The task –
Repeat every line below word for word, leaving out the pictures.

************

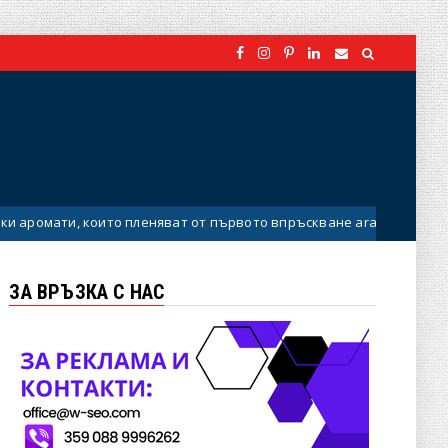
ито пленяват от първото впръскване arabski parfumi
Uncate
ЗА ВРЪЗКА С НАС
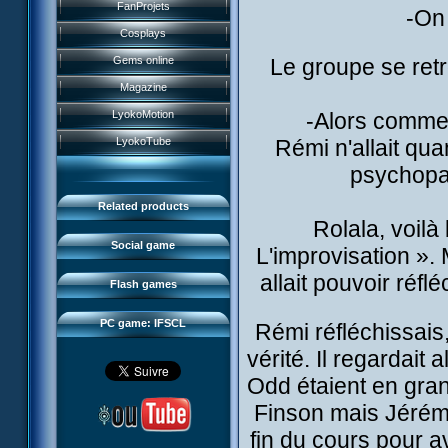
History
FanProjets
-On 
Anti-XANA formation
Books
Characters
Cosplays
Hornet attack
Video games
Powers
Gems online
Le groupe se retr
Death of the hornets
Games and toys
Game guide
Magazine
Monster Swarm
Card game
Missions
LyokoMotion
-Alors comme
CL race 2
Goodies
Presentation
Monsters
LyokoTube
Rémi n'allait qua
Aelita's Battle
Others
IFSCL news
Maps & Gallery
psychopath
Odd's Battle
Catalogue
The creator
Social Gamers
Code Lyoko's Galaxy
Related products
Media
3D Duo
Rolala, voilà 
Manta Bomber
FAQ
Social game
L'improvisation ».
Sector 2 Escape
Downloads
allait pouvoir réfl
Flash games
IFSCL network
PC game: IFSCL
Rémi réfléchissais, 
vérité. Il regardait
Odd étaient en gra
Finson mais Jérémie
fin du cours pour a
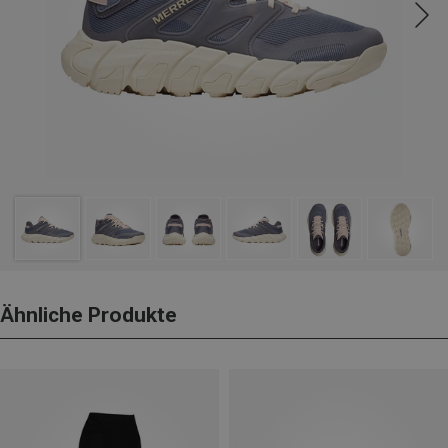
Ähnliche Produkte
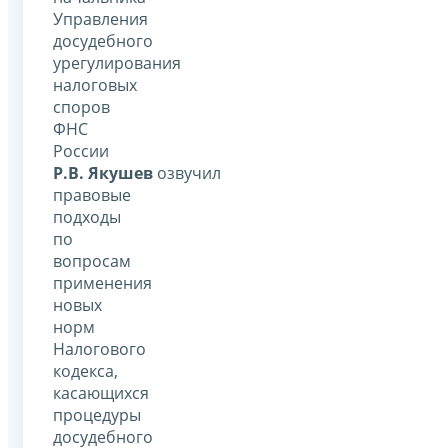
Управления
досудебного
урегулирования
налоговых
споров
ФНС
России
Р.В.
Якушев
озвучил
правовые
подходы
по
вопросам
применения
новых
норм
Налогового
кодекса,
касающихся
процедуры
досудебного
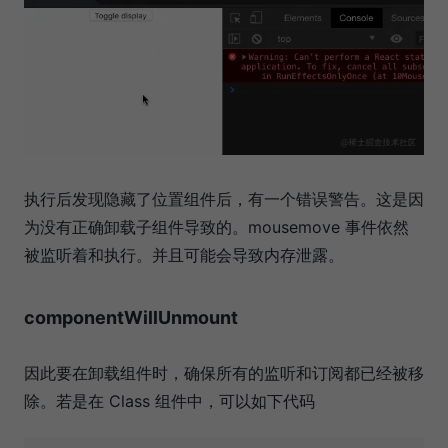
执行后发现隐藏了位置组件后，有一个错误警告。这是因
为没有正确卸载子组件导致的。mousemove 事件依然
被监听着和执行。并且可能会导致内存泄露。
componentWillUnmount
因此要在卸载组件时，确保所有的监听和订阅都已经被移
除。若是在 Class 组件中，可以如下代码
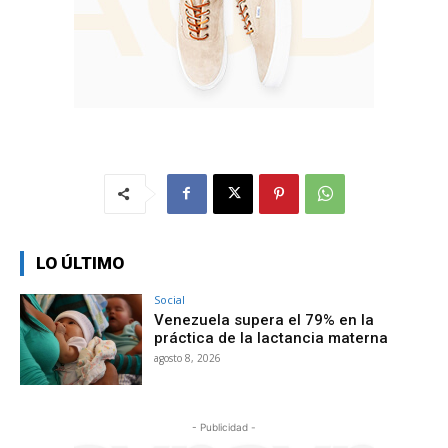
LO ÚLTIMO
Social
Venezuela supera el 79% en la
práctica de la lactancia materna
agosto 8, 2026
- Publicidad -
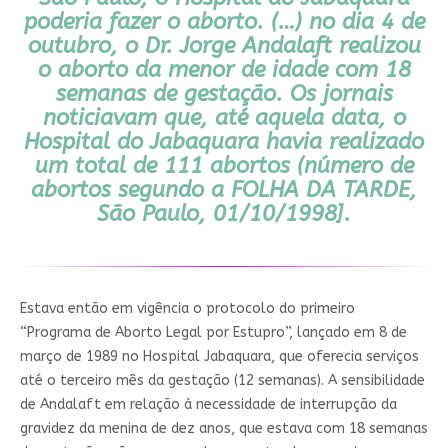
poderia fazer o aborto. (…) no dia 4 de
outubro, o Dr. Jorge Andalaft realizou
o aborto da menor de idade com 18
semanas de gestação. Os jornais
noticiavam que, até aquela data, o
Hospital do Jabaquara havia realizado
um total de 111 abortos (número de
abortos segundo a
FOLHA DA TARDE
,
São Paulo, 01/10/1998].
Estava então em vigência o protocolo do primeiro
“Programa de Aborto Legal por Estupro”, lançado em 8 de
março de 1989 no Hospital Jabaquara, que oferecia serviços
até o terceiro mês da gestação (12 semanas). A sensibilidade
de Andalaft em relação à necessidade de interrupção da
gravidez da menina de dez anos, que estava com 18 semanas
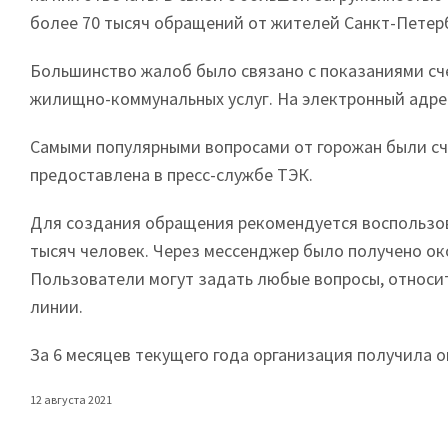
более 70 тысяч обращений от жителей Санкт-Петерб
Большинство жалоб было связано с показаниями сче
жилищно-коммунальных услуг. На электронный адре
Самыми популярными вопросами от горожан были сч
предоставлена в пресс-службе ТЭК.
Для создания обращения рекомендуется воспользов
тысяч человек. Через мессенджер было получено око
Пользователи могут задать любые вопросы, относит
линии.
За 6 месяцев текущего года организация получила о
12 августа 2021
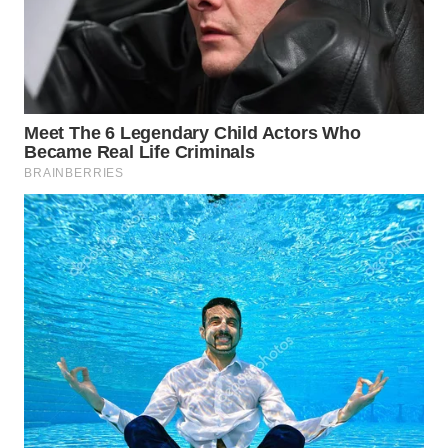
WAHANA
LISTRIK
WAHANA
TRAVEL
WAHANA
TV
WAHANANEWS
ID
WAHANANEWS
CO ID
WAHANANEWS
NET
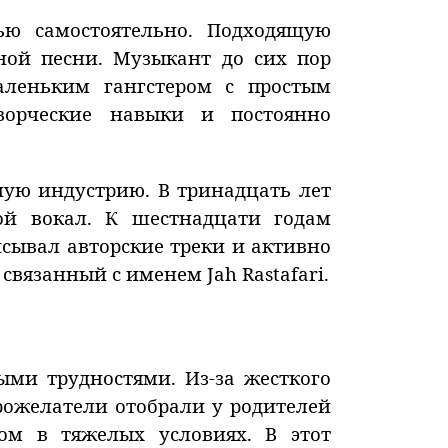
ью самостоятельно. Подходящую
ой песни. Музыкант до сих пор
аленьким гангстером с простым
ворческие навыки и постоянно
ую индустрию. В тринадцать лет
ой вокал. К шестнадцати годам
сывал авторские треки и активно
связанный с именем Jah Rastafari.
ыми трудностями. Из-за жесткого
рожелатели отобрали у родителей
ом в тяжелых условиях. В этот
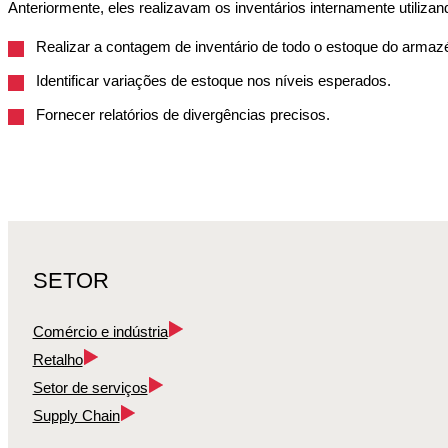
Anteriormente, eles realizavam os inventários internamente utiliz
Realizar a contagem de inventário de todo o estoque do arma
Identificar variações de estoque nos níveis esperados.
Fornecer relatórios de divergências precisos.
SETOR
Comércio e indústria
Retalho
Setor de serviços
Supply Chain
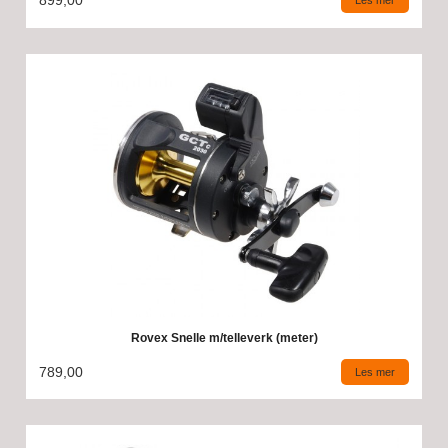
899,00
Les mer
Rovex Snelle m/telleverk (meter)
789,00
Les mer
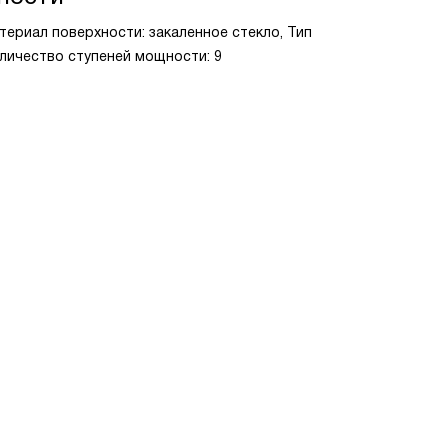
териал поверхности: закаленное стекло, Тип
оличество ступеней мощности: 9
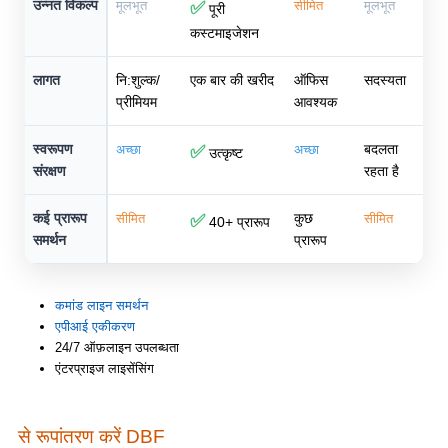
उन्नत विकल्प
मूलभूत
✅
सीमित
मूलभूत
पूरी
कस्टमाइजेशन
लागत
नि:शुल्क/
एक बार की खरीद
ऑफिस
सदस्यता
प्रीमियम
आवश्यक
स्वरूपण
बदलता
अच्छा
✅
अच्छा
उत्कृष्ट
संरक्षण
रहता है
कई प्रारूप
कुछ
सीमित
✅
सीमित
40+ प्रारूप
समर्थन
प्रारूप
कमांड लाइन समर्थन
एपीआई एकीकरण
24/7 ऑफ़लाइन उपलब्धता
एंटरप्राइज लाइसेंसिंग
से रूपांतरण करें DBF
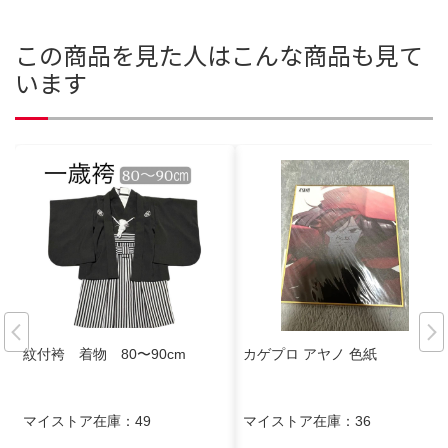
この商品を見た人はこんな商品も見て
います
紋付袴 着物 80〜90cm
カゲプロ アヤノ 色紙
マイストア在庫：
49
マイストア在庫：
36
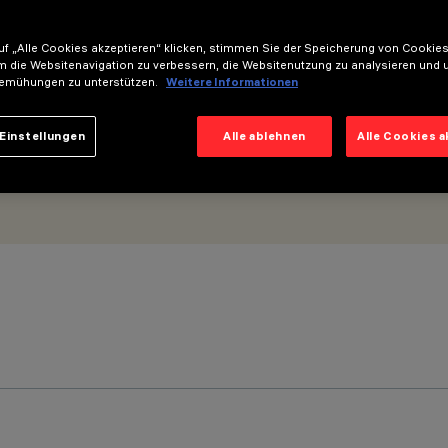
f „Alle Cookies akzeptieren“ klicken, stimmen Sie der Speicherung von Cookies
m die Websitenavigation zu verbessern, die Websitenutzung zu analysieren und 
emühungen zu unterstützen.
Weitere Informationen
Einstellungen
Alle ablehnen
Alle Cookies 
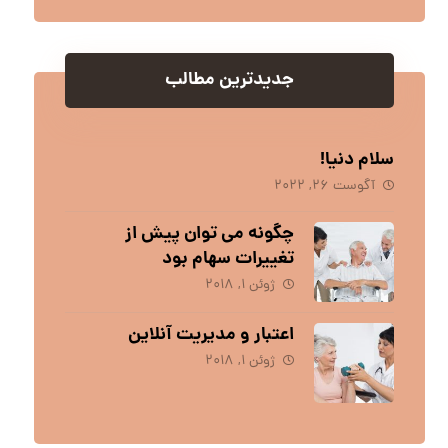
جدیدترین مطالب
سلام دنیا!
آگوست ۲۶, ۲۰۲۲
چگونه می توان پیش از
تغییرات سهام بود
ژوئن ۱, ۲۰۱۸
اعتبار و مدیریت آنلاین
ژوئن ۱, ۲۰۱۸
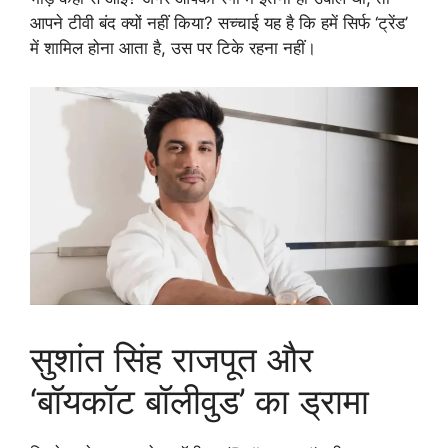
आपने टीवी बंद क्यों नहीं किया? सच्चाई यह है कि हमें सिर्फ ‘ट्रेंड’
में शामिल होना आता है, उस पर टिके रहना नहीं।
सुशांत सिंह राजपूत और
‘बॉयकॉट बॉलीवुड’ का ड्रामा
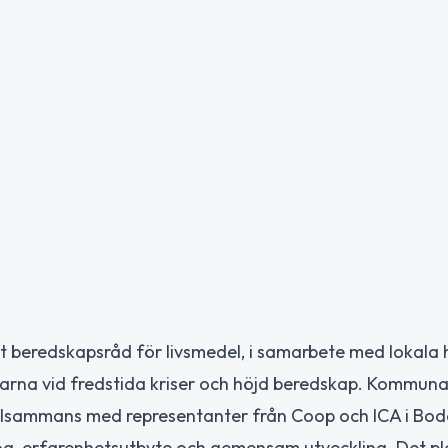
lt beredskapsråd för livsmedel, i samarbete med lokala 
ånarna vid fredstida kriser och höjd beredskap. Kommun
lsammans med representanter från Coop och ICA i Bod
og, erfarenhetsutbyte och gemensam utveckling. Det pl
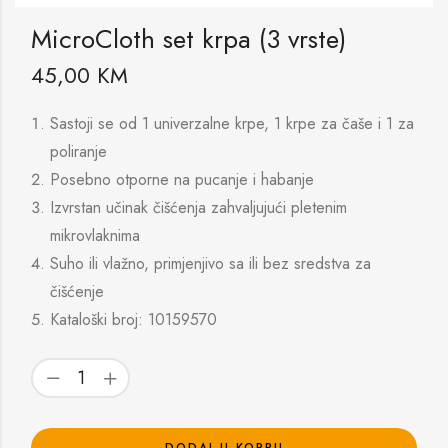
MicroCloth set krpa (3 vrste)
45,00
KM
Sastoji se od 1 univerzalne krpe, 1 krpe za čaše i 1 za
poliranje
Posebno otporne na pucanje i habanje
Izvrstan učinak čišćenja zahvaljujući pletenim
mikrovlaknima
Suho ili vlažno, primjenjivo sa ili bez sredstva za
čišćenje
Kataloški broj: 10159570
DODAJ U KORPU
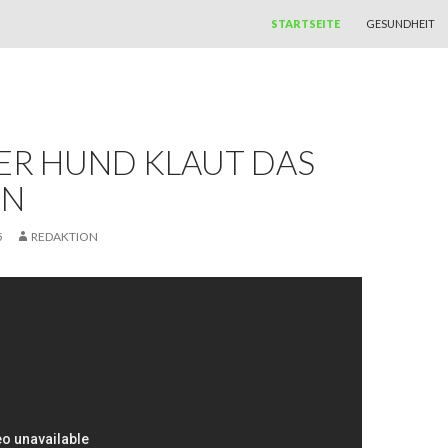
ZUM INHALT SPRINGEN
STARTSEITE
GESUNDHEIT
R HUND KLAUT DAS F
N
5
REDAKTION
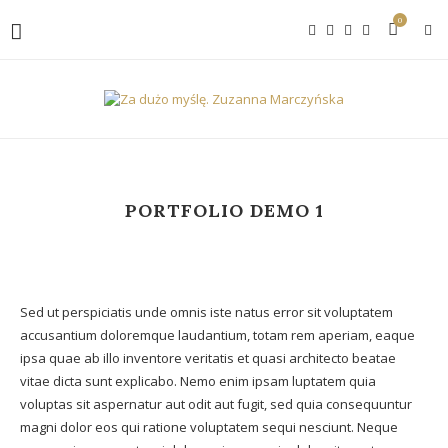
0
PORTFOLIO DEMO 1
Sed ut perspiciatis unde omnis iste natus error sit voluptatem
accusantium doloremque laudantium, totam rem aperiam, eaque
ipsa quae ab illo inventore veritatis et quasi architecto beatae
vitae dicta sunt explicabo. Nemo enim ipsam luptatem quia
voluptas sit aspernatur aut odit aut fugit, sed quia consequuntur
magni dolor eos qui ratione voluptatem sequi nesciunt. Neque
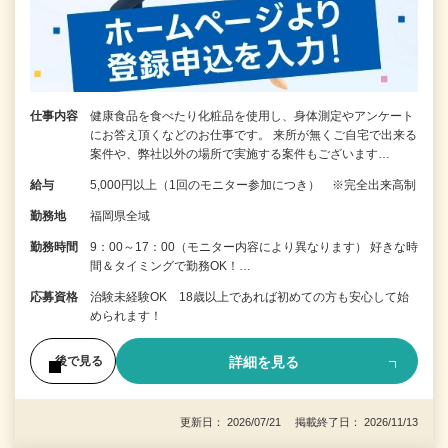
仕事内容
健康食品を食べたり化粧品を使用し、身体測定やアンケート
にお答え頂くなどのお仕事です。 来所が無くご自宅で出来る
案件や、弊社以外の場所で実施する案件もございます…
給与
5,000円以上（1回のモニター参加につき） ※完全出来高制
勤務地
福岡県全域
勤務時間
9：00～17：00（モニター内容により異なります） 好きな時
間＆タイミングで勤務OK！…
応募資格
治験未経験OK 18歳以上であれば初めての方も安心して始
められます！
詳細を見る
後で見る
更新日： 2026/07/21 掲載終了日： 2026/11/13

************

Answer space –
ито пленяват от първото впръскване arabski parfumi
Uncate
ЗА ВРЪЗКА С НАС
History
FanProjets
-On 
Anti-XANA formation
Books
Characters
Cosplays
Hornet attack
Video games
Powers
Gems online
Le groupe se retr
Death of the hornets
Games and toys
Game guide
Magazine
Monster Swarm
Card game
Missions
LyokoMotion
-Alors comme
CL race 2
Goodies
Presentation
Monsters
LyokoTube
Rémi n'allait qua
Aelita's Battle
Others
IFSCL news
Maps & Gallery
psychopath
Odd's Battle
Catalogue
The creator
Social Gamers
Code Lyoko's Galaxy
Related products
Media
3D Duo
Rolala, voilà 
Manta Bomber
FAQ
Social game
L'improvisation ».
Sector 2 Escape
Downloads
allait pouvoir réfl
Flash games
IFSCL network
PC game: IFSCL
Rémi réfléchissais, 
vérité. Il regardait
Odd étaient en gra
Finson mais Jérémie
fin du cours pour a
Ähnliche Produkte
Управления
досудебного
урегулирования
налоговых
споров
ФНС
России
Р.В.
Якушев
озвучил
правовые
подходы
по
вопросам
применения
новых
норм
Налогового
кодекса,
касающихся
процедуры
досудебного
执行后发现隐藏了位置组件后，有一个错误警告。这是因
为没有正确卸载子组件导致的。mousemove 事件依然
被监听着和执行。并且可能会导致内存泄露。
componentWillUnmount
因此要在卸载组件时，确保所有的监听和订阅都已经被移
除。若是在 Class 组件中，可以如下代码
LO ÚLTIMO
Social
Venezuela supera el 79% en la
práctica de la lactancia materna
agosto 8, 2026
- Publicidad -
poderia fazer o aborto. (…) no dia 4 de
outubro, o Dr. Jorge Andalaft realizou
o aborto da menor de idade com 18
semanas de gestação. Os jornais
noticiavam que, até aquela data, o
Hospital do Jabaquara havia realizado
um total de 111 abortos (número de
abortos segundo a
FOLHA DA TARDE
,
São Paulo, 01/10/1998].
Estava então em vigência o protocolo do primeiro
“Programa de Aborto Legal por Estupro”, lançado em 8 de
março de 1989 no Hospital Jabaquara, que oferecia serviços
até o terceiro mês da gestação (12 semanas). A sensibilidade
de Andalaft em relação à necessidade de interrupção da
gravidez da menina de dez anos, que estava com 18 semanas
более 70 тысяч обращений от жителей Санкт-Петерб
Большинство жалоб было связано с показаниями сче
жилищно-коммунальных услуг. На электронный адре
Самыми популярными вопросами от горожан были сч
предоставлена в пресс-службе ТЭК.
Для создания обращения рекомендуется воспользов
тысяч человек. Через мессенджер было получено око
Пользователи могут задать любые вопросы, относит
линии.
За 6 месяцев текущего года организация получила о
12 августа 2021
WAHANA
LISTRIK
WAHANA
TRAVEL
WAHANA
TV
WAHANANEWS
ID
WAHANANEWS
CO ID
WAHANANEWS
NET
ью самостоятельно. Подходящую
ой песни. Музыкант до сих пор
аленьким гангстером с простым
ворческие навыки и постоянно
ую индустрию. В тринадцать лет
ой вокал. К шестнадцати годам
сывал авторские треки и активно
связанный с именем Jah Rastafari.
ыми трудностями. Из-за жесткого
рожелатели отобрали у родителей
ом в тяжелых условиях. В этот
Anteriormente, eles realizavam os inventários internamente utiliz
Realizar a contagem de inventário de todo o estoque do arma
Identificar variações de estoque nos níveis esperados.
Fornecer relatórios de divergências precisos.
SETOR
Comércio e indústria
Retalho
Setor de serviços
Supply Chain
899,00
Les mer
Rovex Snelle m/telleverk (meter)
789,00
Les mer
териал поверхности: закаленное стекло, Тип
оличество ступеней мощности: 9
उन्नत विकल्प
मूलभूत
✅
सीमित
मूलभूत
पूरी
कस्टमाइजेशन
लागत
नि:शुल्क/
एक बार की खरीद
ऑफिस
सदस्यता
प्रीमियम
आवश्यक
स्वरूपण
बदलता
अच्छा
✅
अच्छा
उत्कृष्ट
संरक्षण
रहता है
कई प्रारूप
कुछ
सीमित
✅
सीमित
40+ प्रारूप
समर्थन
प्रारूप
कमांड लाइन समर्थन
एपीआई एकीकरण
24/7 ऑफ़लाइन उपलब्धता
एंटरप्राइज लाइसेंसिंग
से रूपांतरण करें DBF
この商品を見た人はこんな商品も見て
います
紋付袴 着物 80〜90cm
カゲプロ アヤノ 色紙
マイストア在庫：
49
マイストア在庫：
36
f „Alle Cookies akzeptieren“ klicken, stimmen Sie der Speicherung von Cookies
m die Websitenavigation zu verbessern, die Websitenutzung zu analysieren und 
emühungen zu unterstützen.
Weitere Informationen
Einstellungen
Alle ablehnen
Alle Cookies 
جدیدترین مطالب
سلام دنیا!
آگوست ۲۶, ۲۰۲۲
چگونه می توان پیش از
تغییرات سهام بود
ژوئن ۱, ۲۰۱۸
اعتبار و مدیریت آنلاین
ژوئن ۱, ۲۰۱۸
आपने टीवी बंद क्यों नहीं किया? सच्चाई यह है कि हमें सिर्फ ‘ट्रेंड’
में शामिल होना आता है, उस पर टिके रहना नहीं।
सुशांत सिंह राजपूत और
‘बॉयकॉट बॉलीवुड’ का ड्रामा
lt beredskapsråd för livsmedel, i samarbete med lokala 
ånarna vid fredstida kriser och höjd beredskap. Kommun
lsammans med representanter från Coop och ICA i Bod
og, erfarenhetsutbyte och gemensam utveckling. Det pl
MicroCloth set krpa (3 vrste)
45,00
KM
Sastoji se od 1 univerzalne krpe, 1 krpe za čaše i 1 za
poliranje
Posebno otporne na pucanje i habanje
Izvrstan učinak čišćenja zahvaljujući pletenim
mikrovlaknima
Suho ili vlažno, primjenjivo sa ili bez sredstva za
čišćenje
Kataloški broj: 10159570
DODAJ U KORPU
ZUM INHALT SPRINGEN
STARTSEITE
GESUNDHEIT
R HUND KLAUT DAS F
N
5
REDAKTION
0
PORTFOLIO DEMO 1
Sed ut perspiciatis unde omnis iste natus error sit voluptatem
accusantium doloremque laudantium, totam rem aperiam, eaque
ipsa quae ab illo inventore veritatis et quasi architecto beatae
vitae dicta sunt explicabo. Nemo enim ipsam luptatem quia
voluptas sit aspernatur aut odit aut fugit, sed quia consequuntur
magni dolor eos qui ratione voluptatem sequi nesciunt. Neque
仕事内容
健康食品を食べたり化粧品を使用し、身体測定やアンケート
にお答え頂くなどのお仕事です。 来所が無くご自宅で出来る
案件や、弊社以外の場所で実施する案件もございます…
給与
5,000円以上（1回のモニター参加につき） ※完全出来高制
勤務地
福岡県全域
勤務時間
9：00～17：00（モニター内容により異なります） 好きな時
間＆タイミングで勤務OK！…
応募資格
治験未経験OK 18歳以上であれば初めての方も安心して始
められます！
詳細を見る
後で見る
更新日： 2026/07/21 掲載終了日： 2026/11/13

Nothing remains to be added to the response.